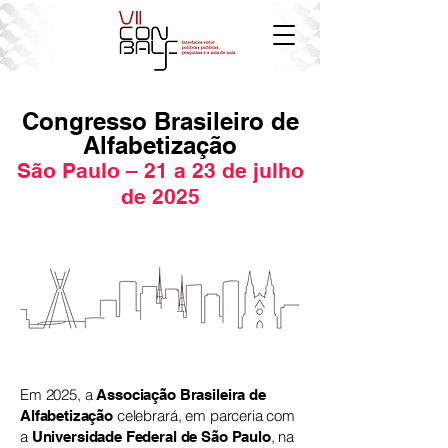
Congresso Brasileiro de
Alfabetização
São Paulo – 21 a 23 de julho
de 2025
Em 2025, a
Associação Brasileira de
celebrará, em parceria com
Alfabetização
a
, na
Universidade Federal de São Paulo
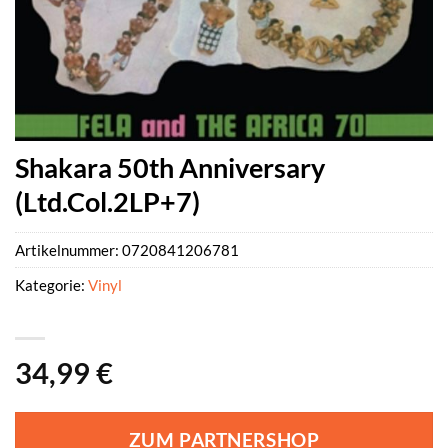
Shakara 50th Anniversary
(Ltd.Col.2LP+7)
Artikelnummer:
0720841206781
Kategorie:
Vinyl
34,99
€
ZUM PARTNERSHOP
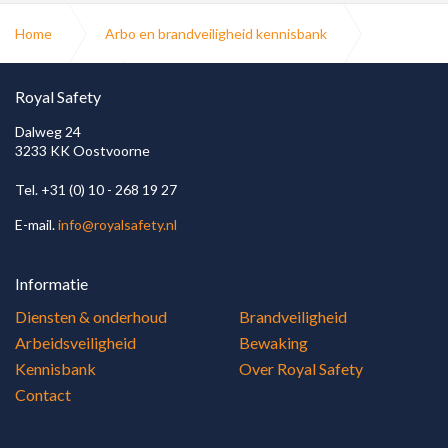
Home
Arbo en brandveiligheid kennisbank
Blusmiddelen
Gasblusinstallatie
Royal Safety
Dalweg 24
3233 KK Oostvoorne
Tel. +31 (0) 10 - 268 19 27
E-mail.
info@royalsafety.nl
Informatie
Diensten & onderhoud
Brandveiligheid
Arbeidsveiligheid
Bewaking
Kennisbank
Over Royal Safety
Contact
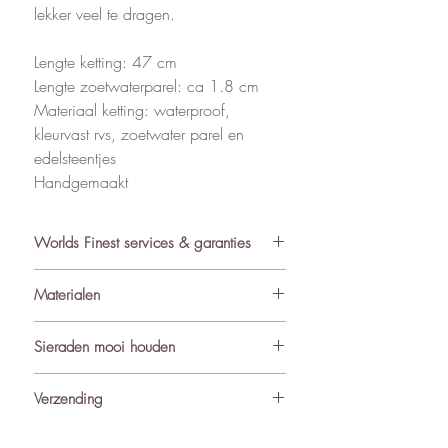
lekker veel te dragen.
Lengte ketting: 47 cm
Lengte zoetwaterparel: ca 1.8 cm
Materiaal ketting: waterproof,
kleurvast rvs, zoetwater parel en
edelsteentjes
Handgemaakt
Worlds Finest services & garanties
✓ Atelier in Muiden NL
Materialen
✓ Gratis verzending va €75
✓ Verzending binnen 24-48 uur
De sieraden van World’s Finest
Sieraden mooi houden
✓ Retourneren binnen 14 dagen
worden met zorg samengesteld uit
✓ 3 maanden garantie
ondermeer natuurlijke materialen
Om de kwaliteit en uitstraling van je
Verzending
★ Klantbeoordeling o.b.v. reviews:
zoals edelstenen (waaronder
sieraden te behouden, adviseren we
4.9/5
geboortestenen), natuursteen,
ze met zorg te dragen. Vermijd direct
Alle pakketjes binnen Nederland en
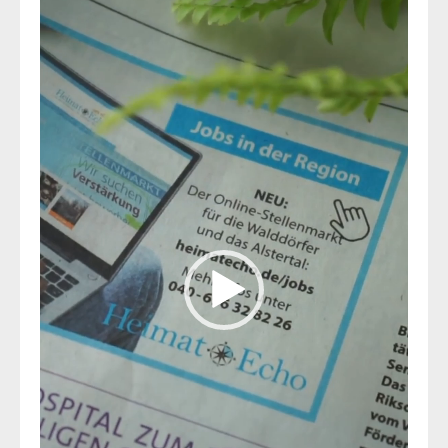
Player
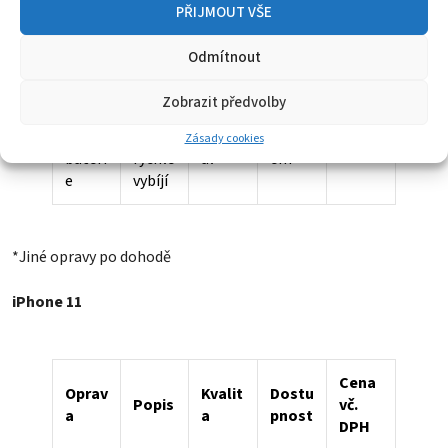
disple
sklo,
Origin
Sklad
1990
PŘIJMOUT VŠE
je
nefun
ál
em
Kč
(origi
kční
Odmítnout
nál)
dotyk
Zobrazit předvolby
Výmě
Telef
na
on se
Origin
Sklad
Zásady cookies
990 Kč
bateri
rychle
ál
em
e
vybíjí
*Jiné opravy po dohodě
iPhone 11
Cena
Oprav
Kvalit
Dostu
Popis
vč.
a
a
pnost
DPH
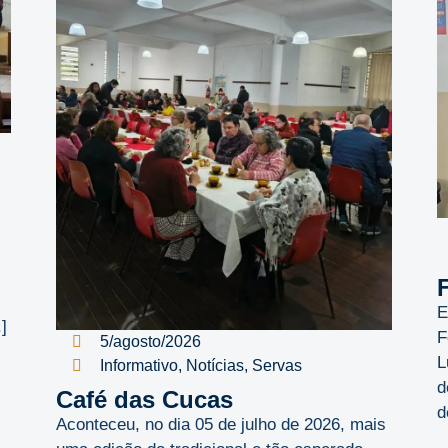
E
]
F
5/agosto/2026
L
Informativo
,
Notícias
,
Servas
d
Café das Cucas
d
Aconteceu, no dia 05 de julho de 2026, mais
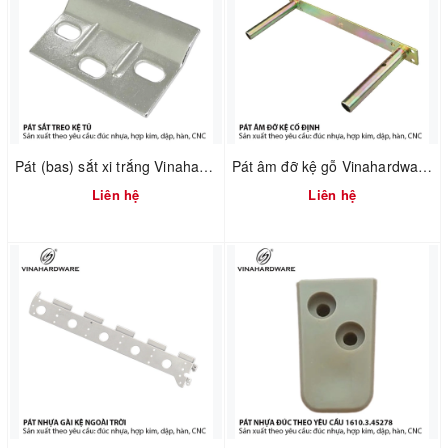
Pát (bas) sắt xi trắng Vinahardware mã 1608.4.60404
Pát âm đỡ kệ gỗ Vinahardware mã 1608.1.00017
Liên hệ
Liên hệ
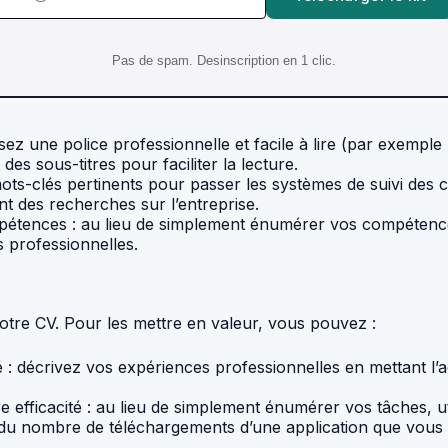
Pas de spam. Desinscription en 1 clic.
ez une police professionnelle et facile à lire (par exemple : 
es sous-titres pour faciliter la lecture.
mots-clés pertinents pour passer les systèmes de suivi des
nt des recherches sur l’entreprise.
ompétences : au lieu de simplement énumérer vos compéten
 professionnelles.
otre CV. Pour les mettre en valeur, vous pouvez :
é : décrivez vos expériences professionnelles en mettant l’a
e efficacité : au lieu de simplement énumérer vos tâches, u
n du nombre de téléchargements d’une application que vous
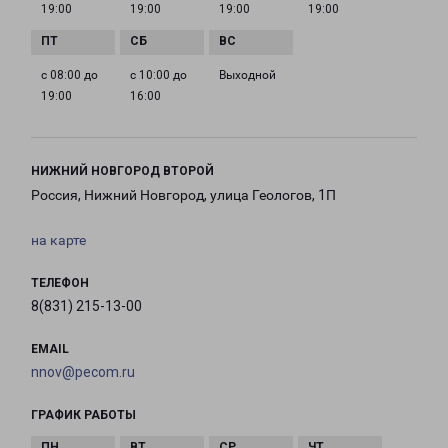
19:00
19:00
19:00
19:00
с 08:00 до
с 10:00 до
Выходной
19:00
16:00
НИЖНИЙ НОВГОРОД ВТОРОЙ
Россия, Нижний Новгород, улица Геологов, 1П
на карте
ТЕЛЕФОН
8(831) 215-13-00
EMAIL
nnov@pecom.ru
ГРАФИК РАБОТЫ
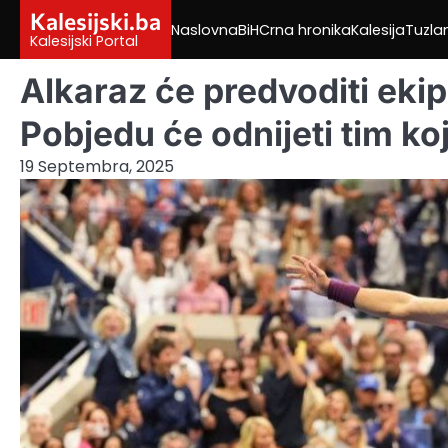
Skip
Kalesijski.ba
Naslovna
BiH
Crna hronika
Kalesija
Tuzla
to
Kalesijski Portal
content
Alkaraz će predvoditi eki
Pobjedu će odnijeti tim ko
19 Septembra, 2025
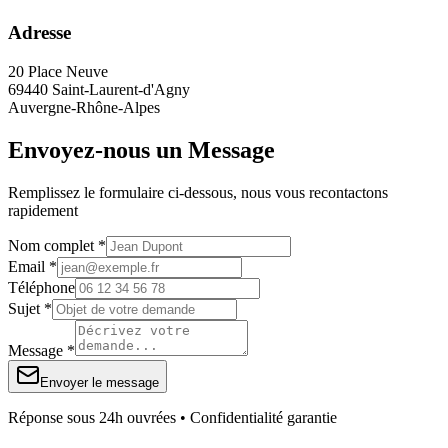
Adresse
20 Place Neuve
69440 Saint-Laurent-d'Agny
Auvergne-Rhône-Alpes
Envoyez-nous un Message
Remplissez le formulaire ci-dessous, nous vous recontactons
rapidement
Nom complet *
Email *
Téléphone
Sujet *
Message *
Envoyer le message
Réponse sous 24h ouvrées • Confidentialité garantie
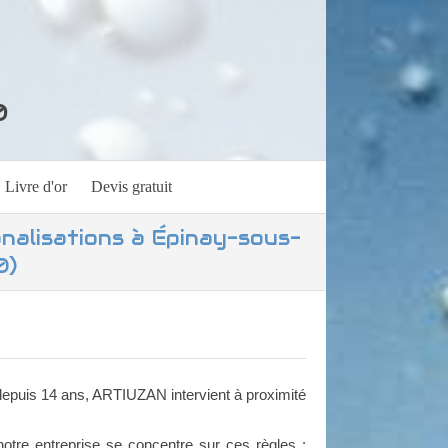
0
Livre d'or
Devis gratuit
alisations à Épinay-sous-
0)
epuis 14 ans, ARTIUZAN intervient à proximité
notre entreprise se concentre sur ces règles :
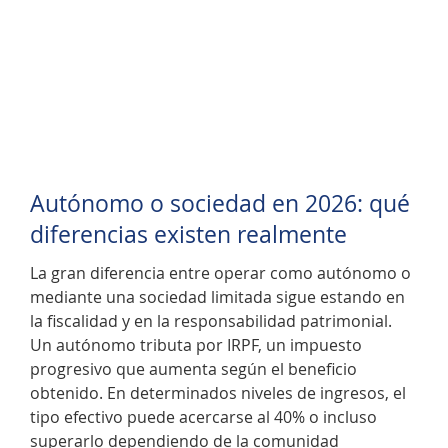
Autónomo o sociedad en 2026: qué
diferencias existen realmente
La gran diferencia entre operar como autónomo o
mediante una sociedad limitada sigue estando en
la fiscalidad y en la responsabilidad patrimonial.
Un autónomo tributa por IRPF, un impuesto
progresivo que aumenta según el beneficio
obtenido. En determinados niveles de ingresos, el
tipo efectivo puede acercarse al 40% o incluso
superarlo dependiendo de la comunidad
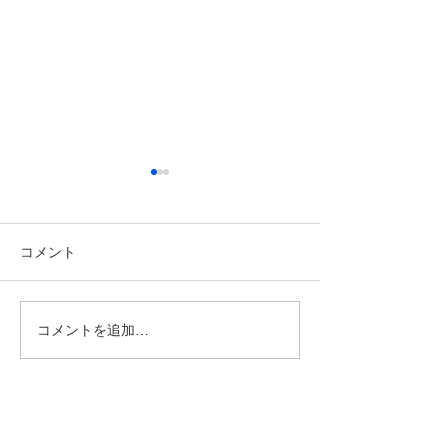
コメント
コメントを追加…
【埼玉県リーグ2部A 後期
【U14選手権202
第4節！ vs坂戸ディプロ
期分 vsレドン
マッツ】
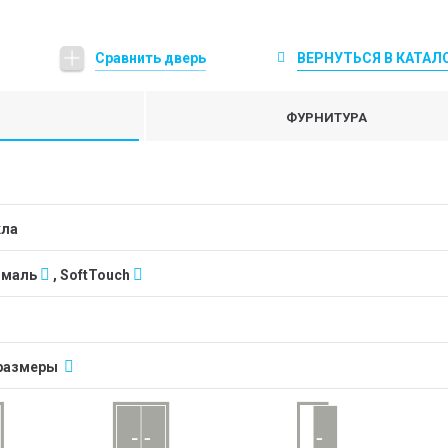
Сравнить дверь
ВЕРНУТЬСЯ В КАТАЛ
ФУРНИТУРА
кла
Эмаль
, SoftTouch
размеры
************
TASK> Each entry is to be output exactly, and no picture is to appear.

COMPLETED EXERCISE>
Congresso Brasileiro de
Alfabetização
São Paulo – 21 a 23 de julho
de 2025
Em 2025, a
Associação Brasileira de
celebrará, em parceria com
Alfabetização
a
, na
Universidade Federal de São Paulo
Shakara 50th Anniversary
(Ltd.Col.2LP+7)
Artikelnummer:
0720841206781
Kategorie:
Vinyl
34,99
€
ZUM PARTNERSHOP
Home
Arbo en brandveiligheid kennisbank
Blusmiddelen
Gasblusinstallatie
Royal Safety
Dalweg 24
3233 KK Oostvoorne
Tel. +31 (0) 10 - 268 19 27
E-mail.
info@royalsafety.nl
Informatie
Diensten & onderhoud
Brandveiligheid
Arbeidsveiligheid
Bewaking
Kennisbank
Over Royal Safety
Contact
lekker veel te dragen.
Lengte ketting: 47 cm
Lengte zoetwaterparel: ca 1.8 cm
Materiaal ketting: waterproof,
kleurvast rvs, zoetwater parel en
edelsteentjes
Handgemaakt
Worlds Finest services & garanties
✓ Atelier in Muiden NL
Materialen
✓ Gratis verzending va €75
✓ Verzending binnen 24-48 uur
De sieraden van World’s Finest
Sieraden mooi houden
✓ Retourneren binnen 14 dagen
worden met zorg samengesteld uit
✓ 3 maanden garantie
ondermeer natuurlijke materialen
Om de kwaliteit en uitstraling van je
Verzending
★ Klantbeoordeling o.b.v. reviews:
zoals edelstenen (waaronder
sieraden te behouden, adviseren we
4.9/5
geboortestenen), natuursteen,
ze met zorg te dragen. Vermijd direct
Alle pakketjes binnen Nederland en
Player
disple
sklo,
Origin
Sklad
1990
PŘIJMOUT VŠE
je
nefun
ál
em
Kč
(origi
kční
Odmítnout
nál)
dotyk
Zobrazit předvolby
Výmě
Telef
na
on se
Origin
Sklad
Zásady cookies
990 Kč
bateri
rychle
ál
em
e
vybíjí
*Jiné opravy po dohodě
iPhone 11
Cena
Oprav
Kvalit
Dostu
Popis
vč.
a
a
pnost
DPH
E
]
F
5/agosto/2026
L
Informativo
,
Notícias
,
Servas
d
Café das Cucas
d
Aconteceu, no dia 05 de julho de 2026, mais
Pát (bas) sắt xi trắng Vinahardware mã 1608.4.60404
Pát âm đỡ kệ gỗ Vinahardware mã 1608.1.00017
Liên hệ
Liên hệ
Pas de spam. Desinscription en 1 clic.
ez une police professionnelle et facile à lire (par exemple : 
es sous-titres pour faciliter la lecture.
mots-clés pertinents pour passer les systèmes de suivi des
nt des recherches sur l’entreprise.
ompétences : au lieu de simplement énumérer vos compéten
 professionnelles.
otre CV. Pour les mettre en valeur, vous pouvez :
é : décrivez vos expériences professionnelles en mettant l’a
e efficacité : au lieu de simplement énumérer vos tâches, u
n du nombre de téléchargements d’une application que vous
19:00
19:00
19:00
19:00
с 08:00 до
с 10:00 до
Выходной
19:00
16:00
НИЖНИЙ НОВГОРОД ВТОРОЙ
Россия, Нижний Новгород, улица Геологов, 1П
на карте
ТЕЛЕФОН
8(831) 215-13-00
EMAIL
nnov@pecom.ru
ГРАФИК РАБОТЫ
Skip
Kalesijski.ba
Naslovna
BiH
Crna hronika
Kalesija
Tuzla
to
Kalesijski Portal
content
Alkaraz će predvoditi eki
Pobjedu će odnijeti tim ko
19 Septembra, 2025
Adresse
20 Place Neuve
69440 Saint-Laurent-d'Agny
Auvergne-Rhône-Alpes
Envoyez-nous un Message
Remplissez le formulaire ci-dessous, nous vous recontactons
rapidement
Nom complet *
Email *
Téléphone
Sujet *
Message *
Envoyer le message
Réponse sous 24h ouvrées • Confidentialité garantie
0
Livre d'or
Devis gratuit
alisations à Épinay-sous-
0)
epuis 14 ans, ARTIUZAN intervient à proximité
notre entreprise se concentre sur ces règles :
Autónomo o sociedad en 2026: qué
diferencias existen realmente
La gran diferencia entre operar como autónomo o
mediante una sociedad limitada sigue estando en
la fiscalidad y en la responsabilidad patrimonial.
Un autónomo tributa por IRPF, un impuesto
progresivo que aumenta según el beneficio
obtenido. En determinados niveles de ingresos, el
tipo efectivo puede acercarse al 40% o incluso
superarlo dependiendo de la comunidad
コメント
コメントを追加…
【埼玉県リーグ2部A 後期
【U14選手権202
第4節！ vs坂戸ディプロ
期分 vsレドン
マッツ】
Сравнить дверь
ВЕРНУТЬСЯ В КАТАЛ
ФУРНИТУРА
кла
Эмаль
, SoftTouch
размеры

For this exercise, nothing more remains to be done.